Each individual elicits a diverse and complex mixture of different B cell clonal lineages after vaccination or infection, some of which are retained as memory B cells or plasma cells. However, the relationships between antibody specificity and affinity in determining which B cell lineages persist, which cellular compartments they occupy, and what future antigens they are able to recognize are not well understood. Detailed molecular understanding of the changes that decrease vaccine responses in old age has also been an elusive goal.
We aim to overcome these barriers by studying a 5-year longitudinal cohort of healthy young adult and elderly human subjects vaccinated with seasonal influenza vaccine, as well as a cohort of deceased organ donors whose spleen, lymph nodes, bone marrow, and blood are sampled. We will compare the antibody repertoires and binding specificities of influenza-specific cells found in memory B cell pools compared to blood plasmablasts and a distinct CD71+ subset of ?activated B cells? in the longitudinal cohort, and memory B cells in lymph nodes and spleen compared to bone marrow plasma cell (BMPC) pools in the organ donors. By studying the influenza hemagglutinin (HA) specificity of unmutated ancestors of antibody lineages, and the mutated memory B cell, plasmablast, activated B cell and BMPC progeny, we will determine: the extent to which somatic mutation alters the HA specificity of later members of the clonal lineage; whether future vaccine responses can be predicted from an individual's memory B cell pool; whether BMPCs are subject to different selection criteria than the memory B cells in the lymph nodes, spleen and blood; and the impact of human aging on each of these critical components of humoral immunity. This knowledge will help to shape strategies for improved vaccines for influenza, as well as the whole range of emerging pathogens for which new vaccines need to be developed.
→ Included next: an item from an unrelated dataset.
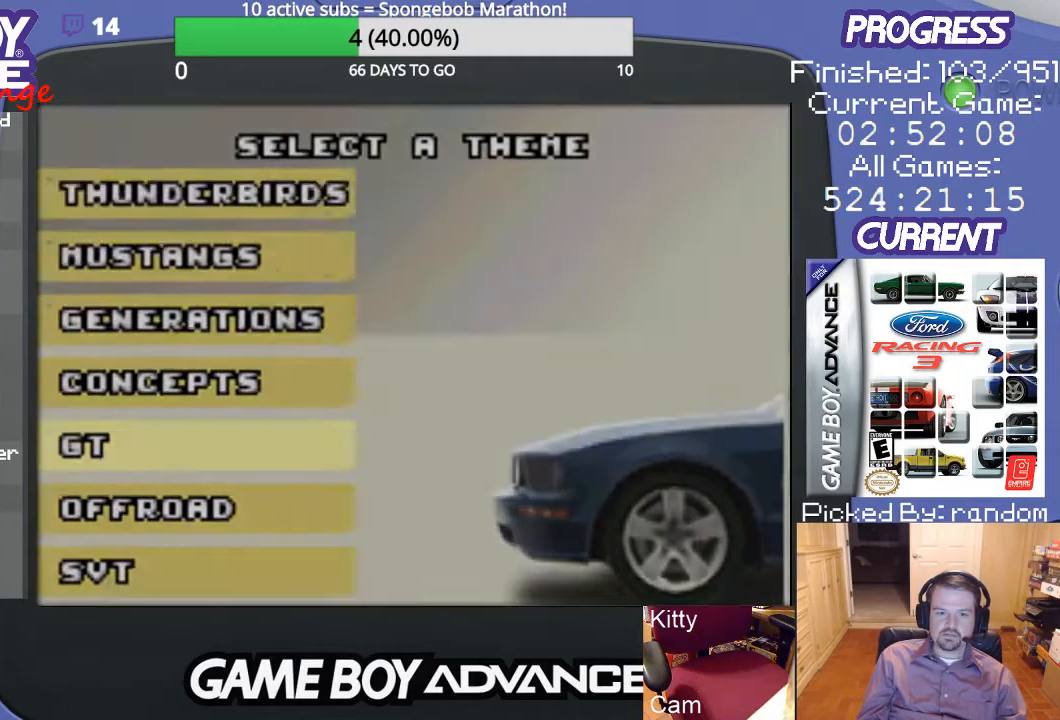
{"buttons": [], "events": []}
This project will track the B cells making influenza-specific antibodies in the blood of elderly and younger people during five years of seasonal vaccination, to identify key age-related impairments in responses to new influenza variants. We will also analyze influenza-specific B cells in important but rarely studied human immune tissues such as the lymph nodes, spleen and bone marrow from deceased organ donors, to determine the antibody features that lead to memory B cell formation compared to antibody-secreting bone marrow plasma cell formation. This project will aim to provide better prediction of human vaccine responses, and increased understanding of impaired immunity in the elderly, to guide the development of improved vaccination strategies.